Introduction: Cancer patients receiving chemotherapy and/ or radiation therapy are prone to many predisposing factors like immunosuppression, imbalance in the oral flora, hyposalivation and local tissue damage. Therefore, considered to be at higher risk for oral bacterial and fungal infection than the general population.
Aim: To study oropharyngeal flora in head and neck cancer patients under treatment and to correlate their incidence according with Chemotherapy cycles and Radiochemotherapy.
Materials and Methods: Total 110 patients were selected for study, those were further divided into two groups, group I under Chemotherapy (CT) – 55 patients and group II under Radiochemotherapy (RCT) – 55 patients and 50 healthy individuals were taken as control. Saliva sample was collected from control and study group and inoculated on Blood agar, MacConkey agar and Sabouraud’s Dextrose Agar (SDA). The identification of bacterial and fungal isolates was done by standard microbiological methods and result was calculated according to cycles of Chemotherapy and Radiochemotherapy combined. Significant differences between patients were tested using the Chi-square test or Fisher’s exact test. A p-value less than 0.05 was considered as statistically significant.

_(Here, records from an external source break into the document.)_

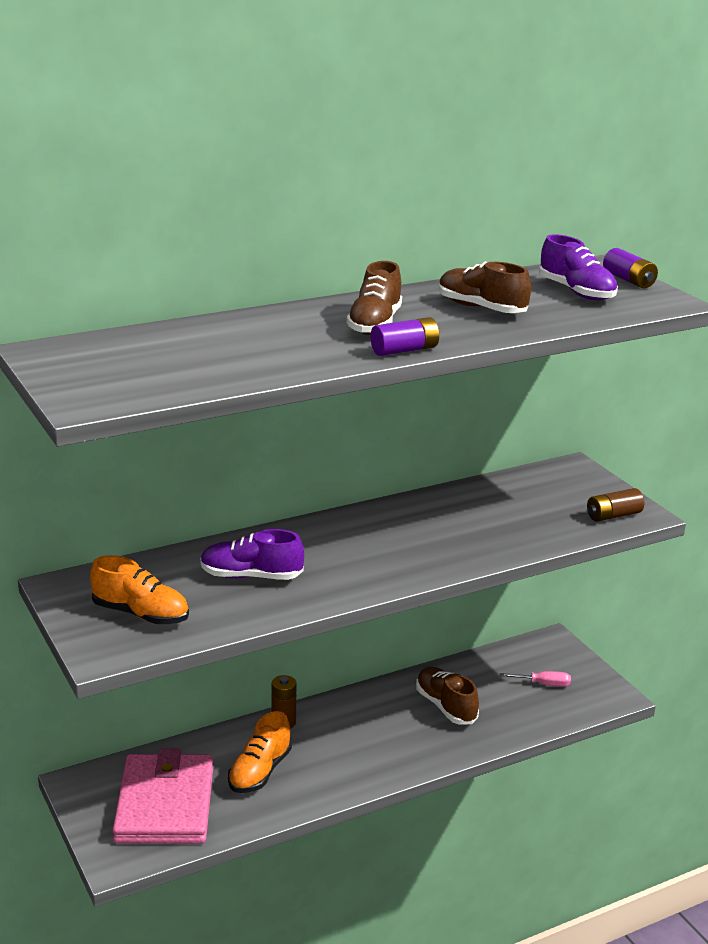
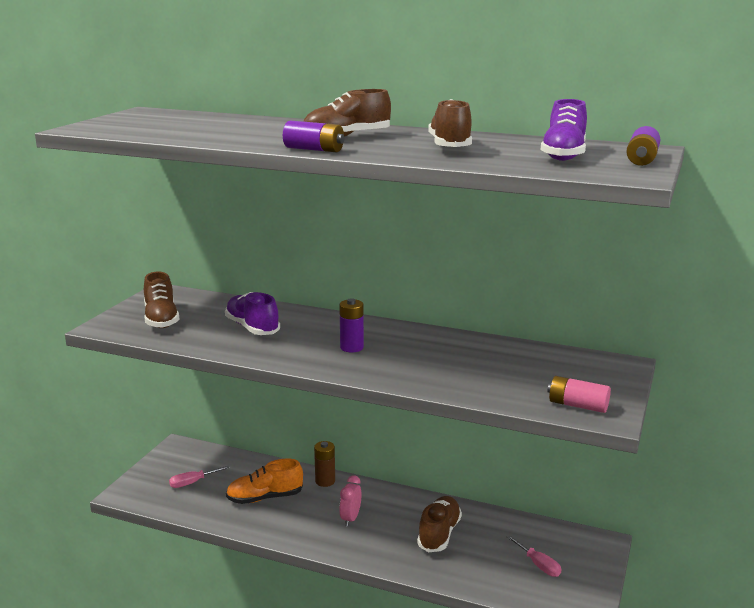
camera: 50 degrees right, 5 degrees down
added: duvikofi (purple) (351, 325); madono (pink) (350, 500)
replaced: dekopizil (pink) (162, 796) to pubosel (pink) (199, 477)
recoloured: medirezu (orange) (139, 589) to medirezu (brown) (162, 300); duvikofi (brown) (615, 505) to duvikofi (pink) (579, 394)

Result: There were 149 culture isolates from 110 patient in which Gram Negative Bacilli (GNB) found in 63.6%, Candida spp. in 50%, Staphylococcus aureus in 8% and Normal commensal of oral cavity in 13.6% patients in study group and this was higher than control group and this difference was statistically significant in relation to all isolates individually. Relatively more microorganism were isolated during RCT (56%) in compare to CT alone (44%), among GNB- Pseudomonas (27.7%,32.3%) and Klebsiella (25%,29.4%) were most frequently isolated during CT, RCT respectively. Candida spp. were more commonly isolated from patient on RCT (63.6%) than CT (36.3%) when compared to control group (20%) among which C. tropicalis was more prevalent species. Both GNB & Candida spp. were more commonly isolated in later chemotherapy cycles (CT4, CT5 CT6).
Conclusion: Colonisation of Gram negative bacilli & Candida spp. is directly related to number of chemotherapy cycles and combined cancer therapy. Hence, prophylactic medication for these two organisms should be incorporated along with cancer therapy.